Count of N digit numbers with sum of every K consecutive digits equal

This problem involves finding the count of N digit numbers where the sum of every K consecutive digits in the number is the same. For example, if K=3 and the sum of first three digits is 6, then the sum of second, third and fourth digit must also be 6 for a valid number.

Approach

We can start by generating all possible N digit numbers and then checking if the sum of every K consecutive digits is equal. However, this would be a very inefficient approach as the number of N digit numbers can be very large.

Instead, we can use a dynamic programming approach where we calculate the number of valid N digit numbers for each possible prefix. Let's say we have calculated the number of valid N digit numbers for prefixes of length l. To calculate the number of valid N digit numbers for prefixes of length l+1, we simply consider all valid prefixes of length l and append one more digit to them. The new digit appended can be any number between 0 to 9, but we can prune some of the possible digits by maintaining a running sum for every K consecutive digits.

For example, let's say K=3 and we have a prefix 1258 with a running sum of 6 for the first three digits.

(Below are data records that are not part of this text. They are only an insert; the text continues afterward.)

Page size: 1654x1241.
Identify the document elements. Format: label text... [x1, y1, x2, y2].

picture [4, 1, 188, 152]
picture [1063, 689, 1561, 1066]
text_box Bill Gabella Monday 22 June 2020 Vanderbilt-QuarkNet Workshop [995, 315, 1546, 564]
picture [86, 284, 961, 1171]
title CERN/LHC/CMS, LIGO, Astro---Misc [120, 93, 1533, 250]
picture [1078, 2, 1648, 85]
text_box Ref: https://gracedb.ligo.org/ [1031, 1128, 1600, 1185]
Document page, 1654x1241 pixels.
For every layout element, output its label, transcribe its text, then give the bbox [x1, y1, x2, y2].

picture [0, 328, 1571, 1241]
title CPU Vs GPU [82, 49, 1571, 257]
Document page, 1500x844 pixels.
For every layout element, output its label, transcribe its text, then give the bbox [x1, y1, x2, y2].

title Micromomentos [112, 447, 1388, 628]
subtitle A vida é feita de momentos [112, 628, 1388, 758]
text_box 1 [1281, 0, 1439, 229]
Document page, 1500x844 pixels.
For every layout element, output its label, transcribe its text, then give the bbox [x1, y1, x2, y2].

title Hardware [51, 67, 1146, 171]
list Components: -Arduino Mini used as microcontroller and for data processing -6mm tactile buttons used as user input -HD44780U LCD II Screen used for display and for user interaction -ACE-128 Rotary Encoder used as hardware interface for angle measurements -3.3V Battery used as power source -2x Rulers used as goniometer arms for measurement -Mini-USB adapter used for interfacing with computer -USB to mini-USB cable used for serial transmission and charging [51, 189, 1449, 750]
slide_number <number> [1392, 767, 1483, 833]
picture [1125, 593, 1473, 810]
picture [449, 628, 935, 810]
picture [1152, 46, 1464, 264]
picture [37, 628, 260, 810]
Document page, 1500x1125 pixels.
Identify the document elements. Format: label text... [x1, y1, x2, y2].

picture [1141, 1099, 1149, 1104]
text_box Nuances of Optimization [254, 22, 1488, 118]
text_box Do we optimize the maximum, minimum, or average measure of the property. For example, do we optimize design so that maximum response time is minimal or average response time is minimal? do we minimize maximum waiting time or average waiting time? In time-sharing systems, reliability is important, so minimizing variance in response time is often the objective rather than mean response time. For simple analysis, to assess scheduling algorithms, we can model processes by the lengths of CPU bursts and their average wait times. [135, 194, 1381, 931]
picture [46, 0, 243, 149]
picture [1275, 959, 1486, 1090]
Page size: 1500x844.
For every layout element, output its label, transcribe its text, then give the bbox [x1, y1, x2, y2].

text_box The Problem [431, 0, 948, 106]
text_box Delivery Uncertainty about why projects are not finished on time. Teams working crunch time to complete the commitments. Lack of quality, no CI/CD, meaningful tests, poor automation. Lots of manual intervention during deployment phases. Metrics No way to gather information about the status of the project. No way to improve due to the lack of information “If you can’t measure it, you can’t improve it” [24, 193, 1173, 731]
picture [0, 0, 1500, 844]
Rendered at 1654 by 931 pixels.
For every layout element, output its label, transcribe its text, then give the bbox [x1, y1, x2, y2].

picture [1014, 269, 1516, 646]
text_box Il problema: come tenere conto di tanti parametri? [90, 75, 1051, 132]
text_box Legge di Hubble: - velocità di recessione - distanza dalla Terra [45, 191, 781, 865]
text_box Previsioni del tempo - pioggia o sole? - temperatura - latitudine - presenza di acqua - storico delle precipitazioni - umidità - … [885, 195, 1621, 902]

The valid digits that can be appended at the end are those whose sum with the previous two digits is equal to 6. These digits are {0, 1, 2, 3, 6}.

Using this approach, we can calculate the number of valid N digit numbers for a given N and K.

Code

def count_numbers(N, K):
    # Initialize DP table with prefixes of length 1
    dp = [[0] * 10 for _ in range(K)]
    for i in range(10):
        dp[0][i] = 1

    # Calculate DP table for prefixes of length 2 to N
    for i in range(1, N):
        dp_new = [[0] * 10 for _ in range(K)]
        for j in range(10):
            for k in range(K):
                for l in range(10):
                    if k == 0:
                        dp_new[k][(j+l)%K] += dp[k][j]
                    else:
                        if (j+l)%K == k:
                            dp_new[k][(j+l)%K] += dp[k-1][j]
        dp = dp_new

    # Sum up all counts for valid N digit numbers
    count = 0
    for i in range(K):
        count += dp[i][0]

    return count

This code uses a 2D DP table to store the counts of N digit numbers for each possible prefix and running sum. The time complexity of this code is O(N * K^2) and the space complexity is O(K^2).